Eventually, the girls can put down their phones and take the wheel. One girl passes her test and becomes instantly legendary; soon, more join her on the A‑roads and roundabouts. Driving is freedom – that much we share with our American Rodrigo-heads, at least. In the city, buses come every few minutes; in a suburb on the edge of the wilderness, public transport means hours spent waiting for the crest of a bus to come into view (more space, and more time, that you didn’t ask for). And once more and more girls are driving, they are inevitably accompanied by more and more stories of girls’ accidents. Driving in the American suburbs speaks of forward motion along wide roads; the British roadscape is filled with twists and turns, danger and dead-ends.

**Set task 1:**
Answer these about the driving passage:
(a) What does the girl who first passes her test instantly become?
(b) How often do buses come in the city?
(c) What is the British roadscape filled with?
**Set task 2:** Please extract the stretch of the driving passage from "Eventually, the girls" through "danger and dead-ends.".

**Raw data:**
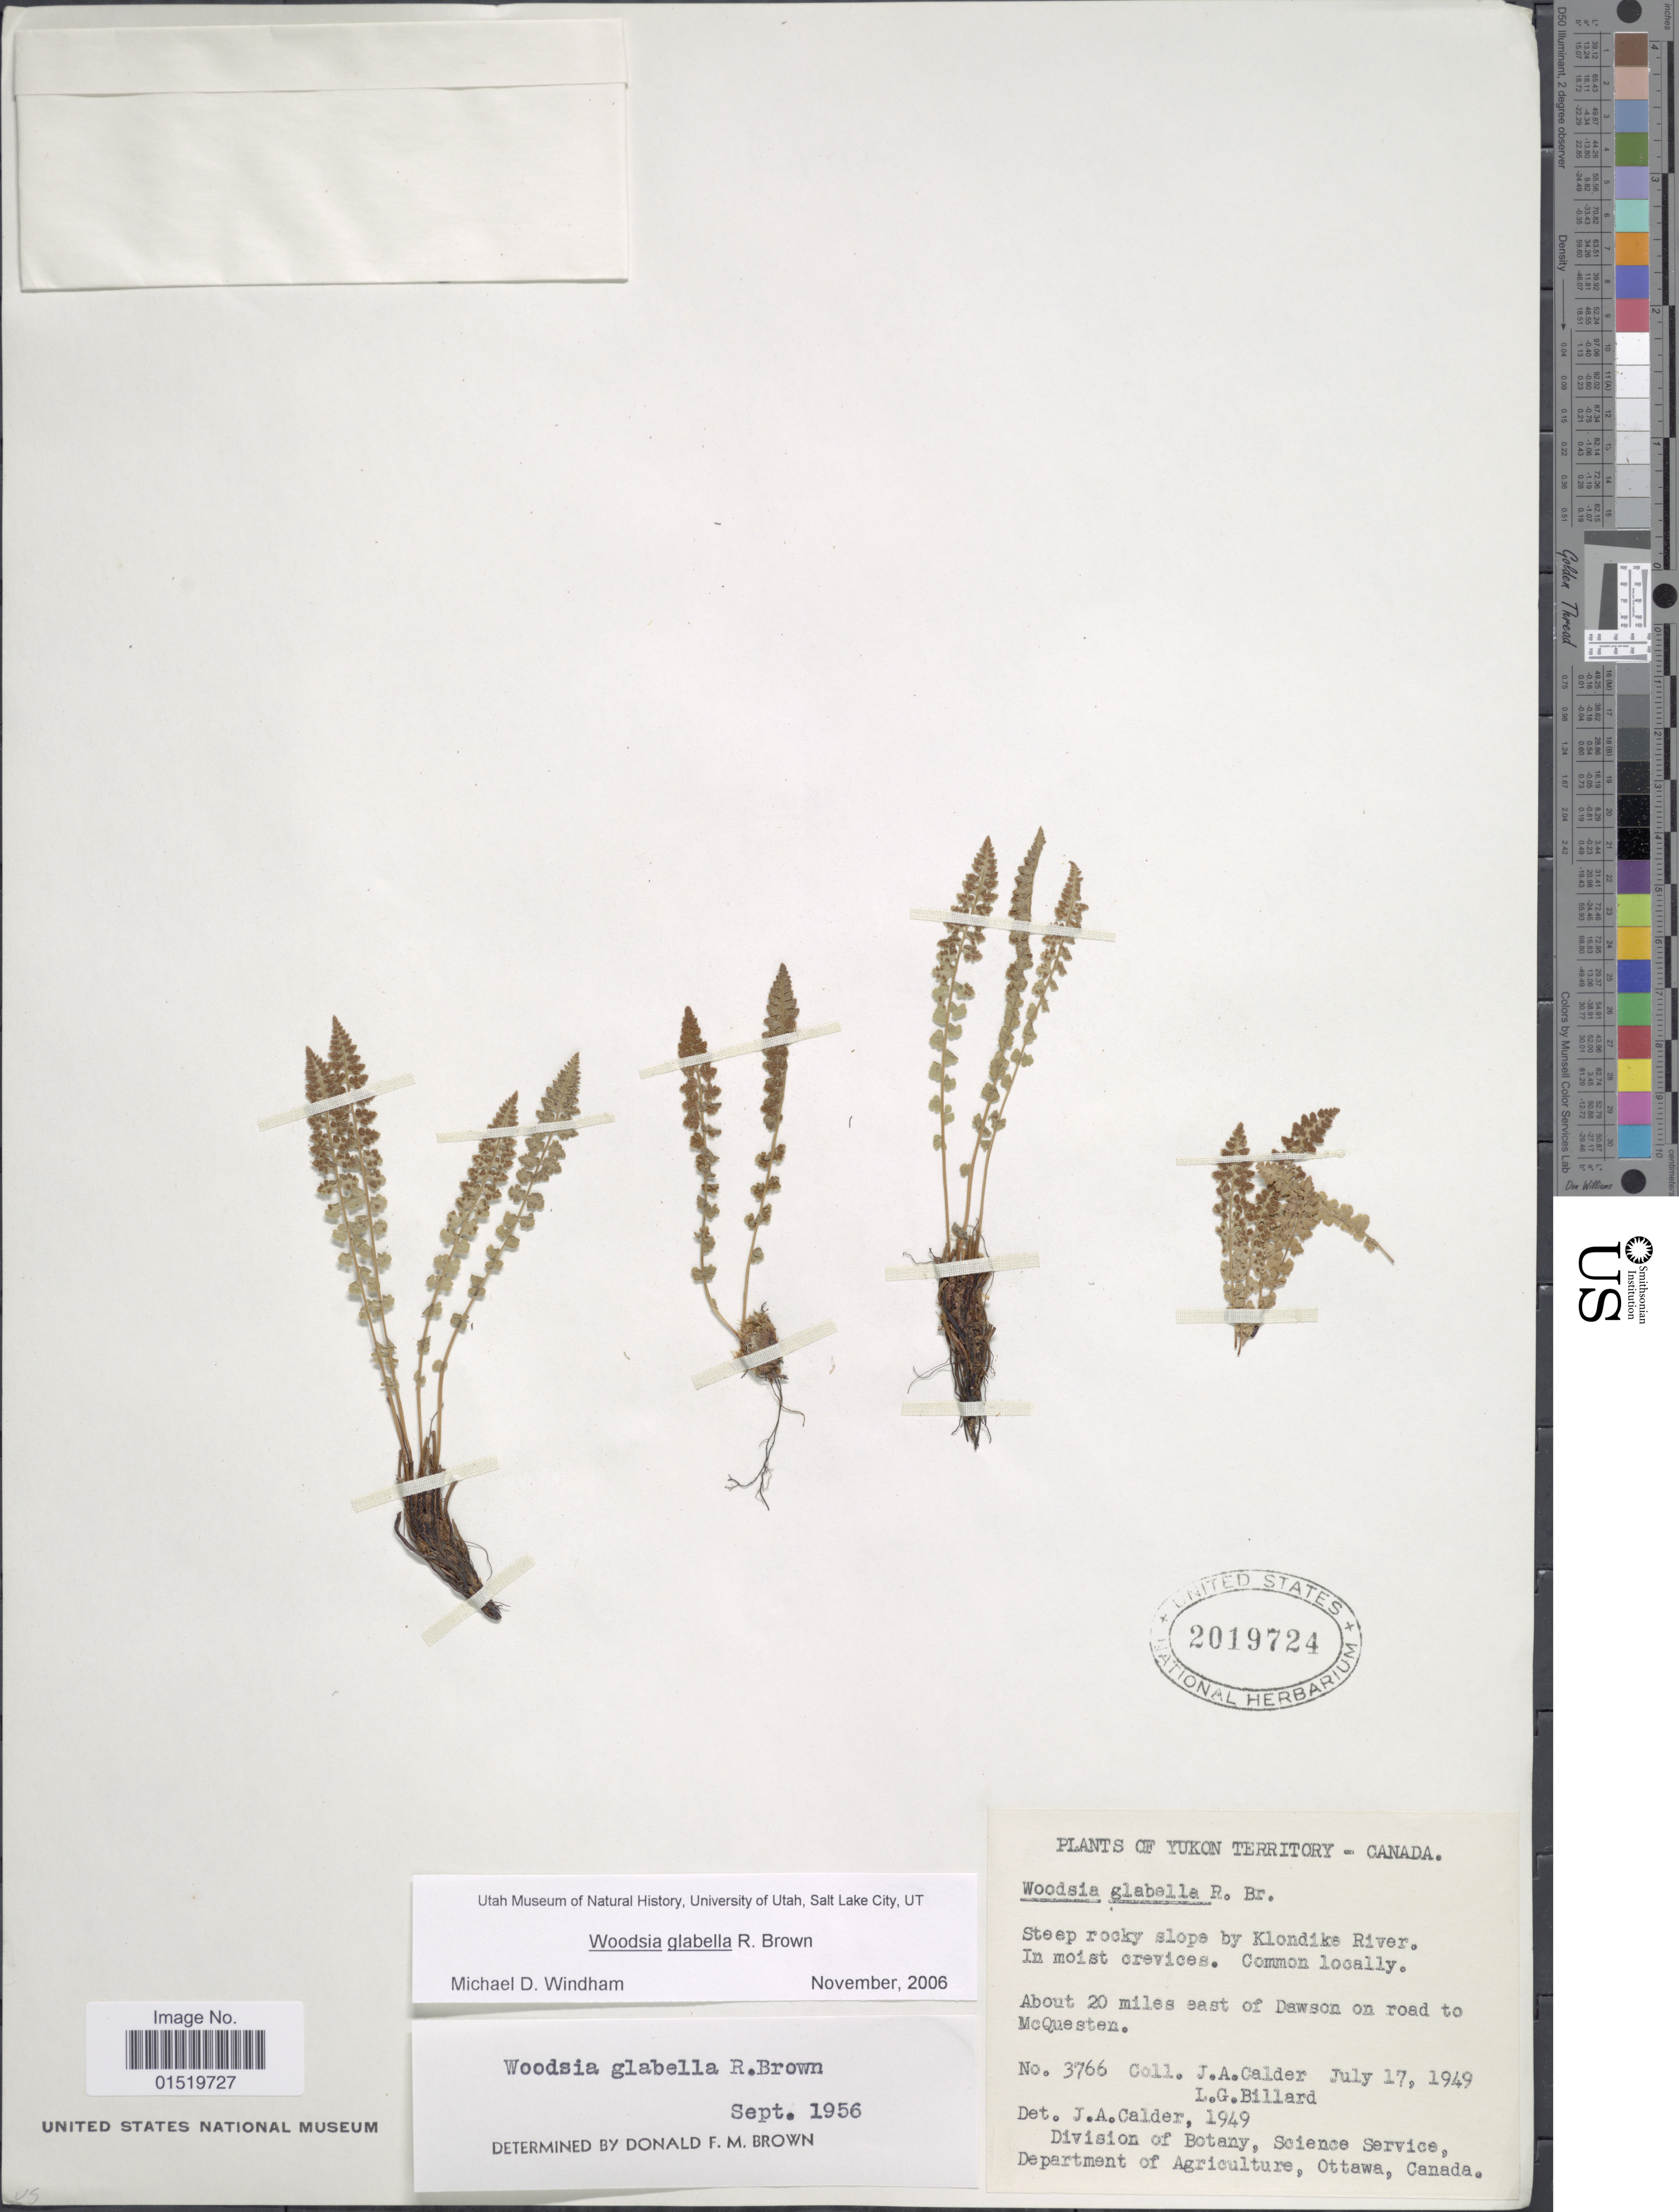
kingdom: Plantae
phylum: Tracheophyta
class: Polypodiopsida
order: Polypodiales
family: Woodsiaceae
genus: Woodsia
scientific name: Woodsia glabella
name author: R. Br.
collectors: J. A. Calder & L. Billard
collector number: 3766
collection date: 1949-07-17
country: Canada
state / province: Yukon Territory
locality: Steep rocky slope by Klondike River, About 20 miles east of Dawson on road to McQuesten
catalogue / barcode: US 2019724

**Exercise answer 1:**
(a) Legendary.
(b) Every few minutes.
(c) Twists and turns, danger and dead-ends.

**Exercise answer 2:**
Eventually, the girls can put down their phones and take the wheel. One girl passes her test and becomes instantly legendary; soon, more join her on the A‑roads and roundabouts. Driving is freedom – that much we share with our American Rodrigo-heads, at least. In the city, buses come every few minutes; in a suburb on the edge of the wilderness, public transport means hours spent waiting for the crest of a bus to come into view (more space, and more time, that you didn’t ask for). And once more and more girls are driving, they are inevitably accompanied by more and more stories of girls’ accidents. Driving in the American suburbs speaks of forward motion along wide roads; the British roadscape is filled with twists and turns, danger and dead-ends.